Oxidative stress and acute-phase response in patients with pressure sores.Nutrition. 2005 Sep; 21(9):901-7.N
We investigated the relation between oxidative stress and the occurrence of the acute-phase response with serum ascorbic acid and alpha-tocopherol levels in patients with pressure sores.
The following groups of patients were studied: 1) those who had patients with pressure sores, 2) those who had pneumonia, and 3) those who did not develop pressure sores or any type of infection (control). Concentrations of total proteins, albumin, creatinine, iron, ferritin, transferrin, C-reactive protein, alpha1-acid glycoprotein, total iron-binding capacity, ascorbic acid, alpha-tocopherol, and malondialdehyde were measured during the first days of hospitalization.
────────────────────────────────────────
Try it:
In the pressure sore abstract, which two serum vitamin levels were examined in relation to oxidative stress and the acute-phase response?
────────────────────────────────────────
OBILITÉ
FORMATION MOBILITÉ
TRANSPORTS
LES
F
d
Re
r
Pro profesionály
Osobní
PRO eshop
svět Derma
────────────────────────────────────────
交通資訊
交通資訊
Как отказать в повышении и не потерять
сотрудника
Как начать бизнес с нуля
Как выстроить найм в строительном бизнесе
────────────────────────────────────────
Your response:
Ascorbic acid and alpha-tocopherol.